WHAT IS EXPECTED
Among the records that follow, set down only the lines from the one containing "right wrist: (170, 84)" to the one containing "right ear: (65, 93)", both included, exactly.

DATA PROVIDED
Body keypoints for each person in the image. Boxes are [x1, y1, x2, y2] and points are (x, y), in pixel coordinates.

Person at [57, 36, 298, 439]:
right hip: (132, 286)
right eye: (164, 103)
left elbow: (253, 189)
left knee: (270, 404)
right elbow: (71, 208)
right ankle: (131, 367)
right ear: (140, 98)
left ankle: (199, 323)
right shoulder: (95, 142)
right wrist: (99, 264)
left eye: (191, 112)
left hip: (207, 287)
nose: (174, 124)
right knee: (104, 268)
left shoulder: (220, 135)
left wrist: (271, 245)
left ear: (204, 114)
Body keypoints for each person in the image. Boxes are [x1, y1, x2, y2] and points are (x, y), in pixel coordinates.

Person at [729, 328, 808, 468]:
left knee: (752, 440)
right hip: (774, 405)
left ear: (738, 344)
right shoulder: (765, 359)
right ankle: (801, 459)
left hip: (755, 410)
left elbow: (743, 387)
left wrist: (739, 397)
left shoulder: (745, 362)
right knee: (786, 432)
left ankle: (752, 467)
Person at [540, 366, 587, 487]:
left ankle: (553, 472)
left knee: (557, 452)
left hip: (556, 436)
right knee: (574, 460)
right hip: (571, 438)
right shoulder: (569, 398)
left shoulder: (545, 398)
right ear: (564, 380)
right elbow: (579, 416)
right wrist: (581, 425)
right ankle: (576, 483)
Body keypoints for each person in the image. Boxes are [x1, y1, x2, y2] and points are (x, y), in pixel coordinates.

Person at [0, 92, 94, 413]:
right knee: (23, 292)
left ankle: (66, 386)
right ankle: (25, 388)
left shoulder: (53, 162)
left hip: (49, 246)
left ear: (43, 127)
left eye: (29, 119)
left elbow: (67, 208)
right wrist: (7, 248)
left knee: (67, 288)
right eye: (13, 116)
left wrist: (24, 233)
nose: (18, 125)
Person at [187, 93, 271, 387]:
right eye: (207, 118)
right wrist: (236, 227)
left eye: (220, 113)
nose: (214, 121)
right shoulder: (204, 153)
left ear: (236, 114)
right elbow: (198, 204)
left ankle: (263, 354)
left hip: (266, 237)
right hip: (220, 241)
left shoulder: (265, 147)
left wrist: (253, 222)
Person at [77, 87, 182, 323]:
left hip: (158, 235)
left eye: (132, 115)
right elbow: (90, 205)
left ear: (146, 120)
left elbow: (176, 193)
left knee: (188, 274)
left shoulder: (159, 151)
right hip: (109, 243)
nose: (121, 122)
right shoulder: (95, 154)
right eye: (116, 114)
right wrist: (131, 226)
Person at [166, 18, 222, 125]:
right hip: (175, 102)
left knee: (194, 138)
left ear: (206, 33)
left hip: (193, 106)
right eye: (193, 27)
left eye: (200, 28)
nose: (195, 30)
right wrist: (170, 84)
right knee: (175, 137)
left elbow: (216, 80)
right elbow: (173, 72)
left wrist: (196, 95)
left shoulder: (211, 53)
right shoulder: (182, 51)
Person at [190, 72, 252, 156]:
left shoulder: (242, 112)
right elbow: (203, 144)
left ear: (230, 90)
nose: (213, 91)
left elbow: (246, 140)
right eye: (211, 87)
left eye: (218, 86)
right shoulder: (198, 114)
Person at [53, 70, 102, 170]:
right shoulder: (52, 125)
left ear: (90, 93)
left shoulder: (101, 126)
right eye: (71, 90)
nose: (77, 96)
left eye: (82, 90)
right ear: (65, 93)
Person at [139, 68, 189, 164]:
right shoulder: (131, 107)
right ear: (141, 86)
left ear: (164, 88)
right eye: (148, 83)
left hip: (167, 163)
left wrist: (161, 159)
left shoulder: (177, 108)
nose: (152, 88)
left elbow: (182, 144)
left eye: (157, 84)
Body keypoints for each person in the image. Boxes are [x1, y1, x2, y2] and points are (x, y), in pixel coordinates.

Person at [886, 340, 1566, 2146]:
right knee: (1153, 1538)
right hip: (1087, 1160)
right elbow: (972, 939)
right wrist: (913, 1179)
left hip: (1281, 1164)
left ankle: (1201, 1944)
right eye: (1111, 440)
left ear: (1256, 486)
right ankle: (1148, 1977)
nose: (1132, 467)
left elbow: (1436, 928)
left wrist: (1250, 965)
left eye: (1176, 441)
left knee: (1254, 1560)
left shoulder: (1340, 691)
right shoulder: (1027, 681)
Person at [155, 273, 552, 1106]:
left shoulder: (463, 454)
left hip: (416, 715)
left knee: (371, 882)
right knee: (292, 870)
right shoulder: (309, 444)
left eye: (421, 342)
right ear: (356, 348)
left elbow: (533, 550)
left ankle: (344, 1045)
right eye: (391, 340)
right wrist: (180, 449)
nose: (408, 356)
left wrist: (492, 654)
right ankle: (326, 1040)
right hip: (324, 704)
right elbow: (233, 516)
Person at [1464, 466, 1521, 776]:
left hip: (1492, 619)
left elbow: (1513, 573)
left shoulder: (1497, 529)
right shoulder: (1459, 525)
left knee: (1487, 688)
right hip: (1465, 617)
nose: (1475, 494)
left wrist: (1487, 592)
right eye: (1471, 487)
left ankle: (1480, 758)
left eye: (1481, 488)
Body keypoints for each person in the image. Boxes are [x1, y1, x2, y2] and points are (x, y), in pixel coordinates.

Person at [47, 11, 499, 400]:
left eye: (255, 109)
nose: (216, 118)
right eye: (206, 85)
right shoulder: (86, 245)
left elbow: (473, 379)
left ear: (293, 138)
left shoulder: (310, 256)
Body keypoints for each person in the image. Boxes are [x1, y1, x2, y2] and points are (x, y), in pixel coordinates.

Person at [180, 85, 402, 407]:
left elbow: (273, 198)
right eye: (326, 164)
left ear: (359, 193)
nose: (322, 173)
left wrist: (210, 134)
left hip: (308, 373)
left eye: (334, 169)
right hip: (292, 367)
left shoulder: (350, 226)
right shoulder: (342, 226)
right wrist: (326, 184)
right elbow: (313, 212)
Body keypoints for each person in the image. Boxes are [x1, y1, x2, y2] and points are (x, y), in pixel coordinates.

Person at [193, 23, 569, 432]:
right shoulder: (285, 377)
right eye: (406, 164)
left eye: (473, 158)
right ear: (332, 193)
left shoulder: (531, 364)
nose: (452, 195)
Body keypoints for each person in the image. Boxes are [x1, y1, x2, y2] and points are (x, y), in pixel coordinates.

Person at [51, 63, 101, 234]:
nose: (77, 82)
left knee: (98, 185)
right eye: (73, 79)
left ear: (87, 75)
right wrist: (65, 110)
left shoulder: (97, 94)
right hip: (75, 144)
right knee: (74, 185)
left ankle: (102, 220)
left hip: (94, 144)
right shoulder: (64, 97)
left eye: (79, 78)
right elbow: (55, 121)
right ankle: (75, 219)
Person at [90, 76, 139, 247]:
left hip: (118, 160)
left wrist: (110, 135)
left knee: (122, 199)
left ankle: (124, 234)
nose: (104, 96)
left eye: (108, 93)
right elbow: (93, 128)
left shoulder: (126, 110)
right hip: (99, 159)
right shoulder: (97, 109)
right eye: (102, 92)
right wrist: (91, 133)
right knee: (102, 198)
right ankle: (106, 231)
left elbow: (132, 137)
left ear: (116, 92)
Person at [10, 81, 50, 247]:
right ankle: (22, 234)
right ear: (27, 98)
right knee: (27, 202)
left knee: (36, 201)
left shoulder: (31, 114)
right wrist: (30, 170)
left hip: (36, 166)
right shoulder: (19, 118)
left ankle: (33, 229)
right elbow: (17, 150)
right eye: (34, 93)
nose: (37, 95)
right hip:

SOLUTION TO THIS EXERCISE
right wrist: (170, 84)
right knee: (175, 137)
left elbow: (216, 80)
right elbow: (173, 72)
left wrist: (196, 95)
left shoulder: (211, 53)
right shoulder: (182, 51)
Person at [190, 72, 252, 156]:
left shoulder: (242, 112)
right elbow: (203, 144)
left ear: (230, 90)
nose: (213, 91)
left elbow: (246, 140)
right eye: (211, 87)
left eye: (218, 86)
right shoulder: (198, 114)
Person at [53, 70, 102, 170]:
right shoulder: (52, 125)
left ear: (90, 93)
left shoulder: (101, 126)
right eye: (71, 90)
nose: (77, 96)
left eye: (82, 90)
right ear: (65, 93)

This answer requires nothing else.